Passage provided:
*** Begin section ***
How Estée Lauder and Best Buy Use Analytics to Solve for Tomorrow’s Disruption
Anne-Marie Kennedy
Pradipta Saha, executive director of digital supply chain at Estée Lauder, talks supply chains of the future.
What are today’s consumer goods and retail executives most excited about regarding supply chain changes they’ve seen across both industries in the last few years?
Elena Alikhachkina, digital and data analytics executive at CDO, and moderator, posed the question at this year’s Analytics Unite event.
“Supply chain became the ‘cool kid’ in the last three years, but there’s a lot to live up to because nowadays supply chain is both a dinner table and a boardroom conversation,” according to Ashok Viswanathan, director of supply chain analytics at Best Buy. “But I’m excited about supply chains using analytics to transform themselves for the future.”
Viswanathan believes that using scale, speed, and flexibility as criteria, supply chains have evolved from being cost centers to sources of competitive advantage for organizations. Thanks to COVID, he said, the supply chain is a key ingredient in global commerce.
Pradipta Saha, executive director of digital supply chain at Estée Lauder, is of the same mindset.
Saha and Viswanathan both agree that a major supply chain change comes from organizations looking to enhance and evolve their strategy and investing in a more holistic manner so that long-term capital investments create the supply chains of the future.
*** End section ***
Exercises to complete:
a) In the article on supply chain analytics, what position does Ashok Viswanathan hold at Best Buy?
b) Reproduce the part of the supply chain article between "Viswanathan believes that" and "in global commerce.", inclusive.

Provided information:
*** Begin section ***
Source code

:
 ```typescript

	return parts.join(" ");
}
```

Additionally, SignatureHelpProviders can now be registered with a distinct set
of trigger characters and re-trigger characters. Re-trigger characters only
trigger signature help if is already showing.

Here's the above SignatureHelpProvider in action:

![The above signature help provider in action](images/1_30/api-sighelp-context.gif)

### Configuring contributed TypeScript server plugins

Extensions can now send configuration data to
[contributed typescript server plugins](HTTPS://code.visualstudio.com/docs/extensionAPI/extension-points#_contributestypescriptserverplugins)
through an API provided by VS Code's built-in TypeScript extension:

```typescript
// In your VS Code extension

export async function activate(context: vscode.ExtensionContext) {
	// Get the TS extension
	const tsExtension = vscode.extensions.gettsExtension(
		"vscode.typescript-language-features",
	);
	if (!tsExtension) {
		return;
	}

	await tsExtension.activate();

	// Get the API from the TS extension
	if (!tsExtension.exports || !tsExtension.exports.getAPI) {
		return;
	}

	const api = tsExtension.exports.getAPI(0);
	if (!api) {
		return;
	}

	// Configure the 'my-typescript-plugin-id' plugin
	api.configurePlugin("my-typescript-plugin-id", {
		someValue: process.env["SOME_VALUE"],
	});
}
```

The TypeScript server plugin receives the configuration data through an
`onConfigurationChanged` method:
*** End section ***
Answers below:
a) Director of supply chain analytics

b)
Viswanathan believes that using scale, speed, and flexibility as criteria, supply chains have evolved from being cost centers to sources of competitive advantage for organizations. Thanks to COVID, he said, the supply chain is a key ingredient in global commerce.